_Excerpt to read_.
>> Begin

# bear grylls



## Enigma Herp (Oct 30, 2012)

anyone else disgusted with the show bear grylls fine dining i watched five mins in which he clubbed to death a boa constrictor of around 6ft to eat around 10cm . such a waste anyone else seen this????


----------



## IceBloodExotics (Sep 17, 2012)

Enigma Herp said:


> anyone else disgusted with the show bear grylls fine dining i watched five mins in which he clubbed to death a boa constrictor of around 6ft to eat around 10cm . such a waste anyone else seen this????


Bear grylls is a :censor: enough said: victory:


----------



## samps79 (Jul 10, 2012)

I saw it last night for the first time. I was shocked to be honest. I eat meat, but just to kill such a lovely animal just for a the sake of making a tv show was wrong. I don't like it when he kills any animal really in overly graffic ways but when it's done, it should be done humanly and the whole animal used in my opinion. Very sad just to get viewings.


----------



## IceBloodExotics (Sep 17, 2012)

Leave bear grylls alone...his documentarys are real!!!!!!!!

And I will just leave this here:whistling2:


----------



## IceBloodExotics (Sep 17, 2012)

And this... BBC NEWS | Entertainment | Grylls apologises for 'fake' show


----------



## addictedtoreptiles (Jun 28, 2012)

i remember i was flicking channels and put it on bear grylls and he was hunting for food iinwhich he killed and ate a tiny bit of a monitor lizard


----------



## touchthesky (Jun 13, 2012)

Urgh his show annoys me. How can people sit and tell us we are cruel for keeping reptiles etc as pets when they should be wild yet they'll happily sit and watch this idiot chop off a snakes head and eat it.

It's not even as though his show is helpful is it? I mean, if I got lost in the desert I wouldn't have half the crap he has with him like rope. 


Sorry but killing things for shock value doesn't sit well with me. He can do one.


----------



## scott777 (Jul 19, 2011)

>> End

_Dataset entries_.
>> Begin

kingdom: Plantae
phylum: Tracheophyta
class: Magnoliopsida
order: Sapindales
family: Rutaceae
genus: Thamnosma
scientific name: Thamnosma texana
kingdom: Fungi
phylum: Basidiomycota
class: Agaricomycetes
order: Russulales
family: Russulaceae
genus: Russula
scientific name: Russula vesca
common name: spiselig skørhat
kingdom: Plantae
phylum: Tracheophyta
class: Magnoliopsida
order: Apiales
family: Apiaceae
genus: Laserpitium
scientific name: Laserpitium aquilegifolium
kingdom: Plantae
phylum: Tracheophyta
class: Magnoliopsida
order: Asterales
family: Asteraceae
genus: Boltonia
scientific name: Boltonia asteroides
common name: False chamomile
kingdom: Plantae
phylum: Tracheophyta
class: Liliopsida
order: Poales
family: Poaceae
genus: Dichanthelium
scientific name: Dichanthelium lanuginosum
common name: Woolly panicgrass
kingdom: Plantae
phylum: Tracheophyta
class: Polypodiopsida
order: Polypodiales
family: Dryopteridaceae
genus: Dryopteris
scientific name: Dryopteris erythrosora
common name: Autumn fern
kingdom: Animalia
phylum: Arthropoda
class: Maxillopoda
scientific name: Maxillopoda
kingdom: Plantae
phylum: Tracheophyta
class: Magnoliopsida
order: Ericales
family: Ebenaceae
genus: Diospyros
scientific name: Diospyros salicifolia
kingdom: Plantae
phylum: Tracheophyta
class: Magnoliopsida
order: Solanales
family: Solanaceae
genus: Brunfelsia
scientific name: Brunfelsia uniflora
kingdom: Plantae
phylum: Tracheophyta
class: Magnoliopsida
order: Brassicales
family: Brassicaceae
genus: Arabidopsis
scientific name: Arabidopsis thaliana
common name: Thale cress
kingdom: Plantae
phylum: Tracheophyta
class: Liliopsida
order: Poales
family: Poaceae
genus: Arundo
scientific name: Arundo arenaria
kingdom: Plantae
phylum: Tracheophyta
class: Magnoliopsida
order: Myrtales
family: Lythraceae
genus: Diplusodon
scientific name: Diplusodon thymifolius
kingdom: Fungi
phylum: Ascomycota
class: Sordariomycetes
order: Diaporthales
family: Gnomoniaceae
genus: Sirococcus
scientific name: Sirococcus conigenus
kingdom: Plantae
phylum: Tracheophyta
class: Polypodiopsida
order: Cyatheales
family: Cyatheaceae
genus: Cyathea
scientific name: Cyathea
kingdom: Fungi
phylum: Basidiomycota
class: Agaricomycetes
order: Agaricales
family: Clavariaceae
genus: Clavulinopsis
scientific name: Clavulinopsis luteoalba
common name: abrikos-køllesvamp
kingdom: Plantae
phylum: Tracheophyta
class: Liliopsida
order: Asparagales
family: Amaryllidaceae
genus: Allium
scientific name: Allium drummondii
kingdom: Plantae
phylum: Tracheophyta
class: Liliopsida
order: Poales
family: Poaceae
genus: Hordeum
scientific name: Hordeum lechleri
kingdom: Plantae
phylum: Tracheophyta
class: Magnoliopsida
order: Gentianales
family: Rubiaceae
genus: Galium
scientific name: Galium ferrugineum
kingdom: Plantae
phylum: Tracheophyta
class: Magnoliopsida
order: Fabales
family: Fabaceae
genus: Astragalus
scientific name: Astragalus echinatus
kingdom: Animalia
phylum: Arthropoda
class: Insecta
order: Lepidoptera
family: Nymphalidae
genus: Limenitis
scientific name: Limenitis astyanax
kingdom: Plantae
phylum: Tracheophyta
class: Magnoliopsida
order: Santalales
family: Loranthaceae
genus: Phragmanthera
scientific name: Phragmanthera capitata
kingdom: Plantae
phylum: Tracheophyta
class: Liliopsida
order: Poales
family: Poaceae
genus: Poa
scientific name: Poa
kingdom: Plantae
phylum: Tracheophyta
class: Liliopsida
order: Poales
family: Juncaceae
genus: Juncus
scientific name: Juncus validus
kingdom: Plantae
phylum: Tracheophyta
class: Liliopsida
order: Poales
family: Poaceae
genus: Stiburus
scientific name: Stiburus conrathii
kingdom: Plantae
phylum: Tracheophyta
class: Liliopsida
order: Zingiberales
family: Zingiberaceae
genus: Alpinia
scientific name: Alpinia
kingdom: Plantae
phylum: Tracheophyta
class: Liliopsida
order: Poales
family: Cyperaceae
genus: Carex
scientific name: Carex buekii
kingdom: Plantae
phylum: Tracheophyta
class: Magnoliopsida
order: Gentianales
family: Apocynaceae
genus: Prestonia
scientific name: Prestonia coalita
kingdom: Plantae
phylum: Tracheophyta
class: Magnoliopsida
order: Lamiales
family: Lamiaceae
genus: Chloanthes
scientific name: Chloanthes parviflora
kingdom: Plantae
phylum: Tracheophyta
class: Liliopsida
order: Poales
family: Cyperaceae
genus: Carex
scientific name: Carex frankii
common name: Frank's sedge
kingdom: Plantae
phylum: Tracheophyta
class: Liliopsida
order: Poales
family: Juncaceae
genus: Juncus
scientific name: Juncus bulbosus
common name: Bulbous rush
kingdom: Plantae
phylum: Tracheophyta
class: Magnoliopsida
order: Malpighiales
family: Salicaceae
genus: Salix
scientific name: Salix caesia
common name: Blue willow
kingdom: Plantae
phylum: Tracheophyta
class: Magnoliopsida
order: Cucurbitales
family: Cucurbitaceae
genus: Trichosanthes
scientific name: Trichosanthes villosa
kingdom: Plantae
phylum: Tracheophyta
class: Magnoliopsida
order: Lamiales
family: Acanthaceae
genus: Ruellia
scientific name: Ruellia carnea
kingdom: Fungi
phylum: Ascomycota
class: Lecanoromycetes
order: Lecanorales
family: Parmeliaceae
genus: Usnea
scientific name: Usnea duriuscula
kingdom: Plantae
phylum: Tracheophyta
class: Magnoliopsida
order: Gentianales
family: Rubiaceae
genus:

>> End

_Requests_.
1. How would you render this sentence from the Bear Grylls thread in Spanish: "Sorry but killing things for shock value doesn't sit well with me."?
2. Do these statements agree with the Bear Grylls thread? Answer yes or no for each and quote the deciding words. (a) The boa constrictor in the show was around 6ft long. (b) samps79 says they do not eat meat. (c) addictedtoreptiles saw him eat a whole monitor lizard.
3. Quote the part of the Bear Grylls thread that opens with the words containing "I saw it last" and closes with "to get viewings.".
The records are separate material from the Bear Grylls thread.

_Full answers_.
1. Lo siento, pero no me parece bien matar cosas para causar impacto.

2.
(a) Yes: "a boa constrictor of around 6ft"
(b) No: "I eat meat"
(c) No: "ate a tiny bit of a monitor lizard"

3.
I saw it last night for the first time. I was shocked to be honest. I eat meat, but just to kill such a lovely animal just for a the sake of making a tv show was wrong. I don't like it when he kills any animal really in overly graffic ways but when it's done, it should be done humanly and the whole animal used in my opinion. Very sad just to get viewings.